An earlier paper by Shaowen Bardzell—one of the two authors of the previous paper, this work is a nice application of critical theory, namely feminist theory, in HCI or interaction design. Do we err by assigning genderless constructs such as 'the user' in HCI? Do our visions of HCI make implicit assumptions about what kinds of sensing and tracking are desirable, what kinds of social interactions ought to be designed for, or what kinds of problems are interesting, based on this notion of the prototypical user? As you read this article about refocusing attention from default users to the marginalized, ask: where else do these gaps arise, and what might we do about them? What other theories can offer a critical reorientation in HCI?
 
W May 22: Simulating People
Generative Agents: Interactive Simulacra of Human Behavior. Joon Sung Park, Joseph O'Brien, Carrie Cai, Meredith Ringel Morris, Percy Liang, Michael S. Bernstein. UIST 2023.
How might we craft simulations of human individuals and societies that reflect our lives? Many of the core design challenges in human-computer interaction that we discussed in this class, from building computational tools to designing computer-mediated social interactions, must reckon with the complex nature of our world and the way individuals behave and interact with technology. Generative agents point to a future in which the power to simulate hypothetical worlds, where we can ask 'what if' counterfactual questions and paint concrete pictures of how a multiverse of different possibilities might unfold, promises an opportunity to navigate this complexity. This week, reflect on how generative agents extend the original visions of the foundational literature on cognitive models that we covered in this class (e.g., GOMS, KLM) in the era of generative AI models. How might these simulacra of human behaviors inform the design of our interactions, and what new interaction paradigms will these agents enable?
Quiz 4: in class, bring pencil
 
Week 9
M May 27: Memorial Day Holiday
(No readings)
 
W May 29: Methodology Matters
In The Sciences of the Artificial, Herb Simon argues for the status of design as a rigorous method in and of itself. In doing so, similar to Schön, he contrasts design with traditional engineering subjects and the ways in which seeking to cast all goals in terms of formalization of optimization objectives narrows our view. Does the argument convince? How else might we argue for design as a rigorous method?
 
Week 10
M Jun 3: Something Old, Something New
As We May Think. Vannevar Bush. Atlantic Monthly 1945.

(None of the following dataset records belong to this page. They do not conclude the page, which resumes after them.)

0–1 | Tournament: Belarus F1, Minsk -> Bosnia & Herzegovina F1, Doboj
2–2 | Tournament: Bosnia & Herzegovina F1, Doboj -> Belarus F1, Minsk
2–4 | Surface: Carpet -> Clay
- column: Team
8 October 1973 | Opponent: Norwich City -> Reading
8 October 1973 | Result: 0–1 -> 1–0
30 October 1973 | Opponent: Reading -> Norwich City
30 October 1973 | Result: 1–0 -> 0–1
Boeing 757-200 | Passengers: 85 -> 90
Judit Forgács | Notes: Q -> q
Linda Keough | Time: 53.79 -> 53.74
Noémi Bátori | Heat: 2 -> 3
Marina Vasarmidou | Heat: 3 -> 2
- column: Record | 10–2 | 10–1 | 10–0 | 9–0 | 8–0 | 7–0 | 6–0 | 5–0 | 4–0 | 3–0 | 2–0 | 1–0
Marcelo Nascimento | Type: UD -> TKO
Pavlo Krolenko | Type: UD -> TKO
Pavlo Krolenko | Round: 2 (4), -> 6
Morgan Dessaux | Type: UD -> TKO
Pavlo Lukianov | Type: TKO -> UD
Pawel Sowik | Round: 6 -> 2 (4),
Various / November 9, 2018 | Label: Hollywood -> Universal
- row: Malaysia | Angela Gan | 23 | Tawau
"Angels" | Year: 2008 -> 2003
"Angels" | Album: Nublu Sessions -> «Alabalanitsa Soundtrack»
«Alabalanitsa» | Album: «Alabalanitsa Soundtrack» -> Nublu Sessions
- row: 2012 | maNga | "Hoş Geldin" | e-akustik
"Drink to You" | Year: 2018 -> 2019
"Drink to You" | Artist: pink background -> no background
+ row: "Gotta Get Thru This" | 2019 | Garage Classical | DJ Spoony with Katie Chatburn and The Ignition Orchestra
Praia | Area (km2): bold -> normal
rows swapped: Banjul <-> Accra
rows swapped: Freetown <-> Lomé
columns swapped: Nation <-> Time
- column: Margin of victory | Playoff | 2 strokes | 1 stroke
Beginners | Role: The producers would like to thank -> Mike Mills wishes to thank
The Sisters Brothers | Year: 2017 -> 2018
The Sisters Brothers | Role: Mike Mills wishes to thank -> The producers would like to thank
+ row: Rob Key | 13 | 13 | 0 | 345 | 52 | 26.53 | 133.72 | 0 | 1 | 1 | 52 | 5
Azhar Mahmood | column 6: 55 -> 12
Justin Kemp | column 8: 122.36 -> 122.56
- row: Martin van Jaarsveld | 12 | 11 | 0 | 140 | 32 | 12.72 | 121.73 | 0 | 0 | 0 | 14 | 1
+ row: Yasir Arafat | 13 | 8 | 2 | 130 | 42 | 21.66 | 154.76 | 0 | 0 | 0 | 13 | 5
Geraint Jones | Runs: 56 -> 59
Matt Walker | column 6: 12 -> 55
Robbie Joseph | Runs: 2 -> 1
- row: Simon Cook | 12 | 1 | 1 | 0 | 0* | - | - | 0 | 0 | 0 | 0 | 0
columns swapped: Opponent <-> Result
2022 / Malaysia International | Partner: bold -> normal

Bush's article As We May Think is often pinpointed as the moment that catalyzed the ideas that gave rise to human-computer interaction as a field. Up to this point, computers were calculation machines used by teams in large rooms to calculate ballistics. What did it take Bush to transition that vision to one of cognitive amplification? What claims that he made still resonate, and what did he foresee? Were there assumptions that he made that can no longer apply?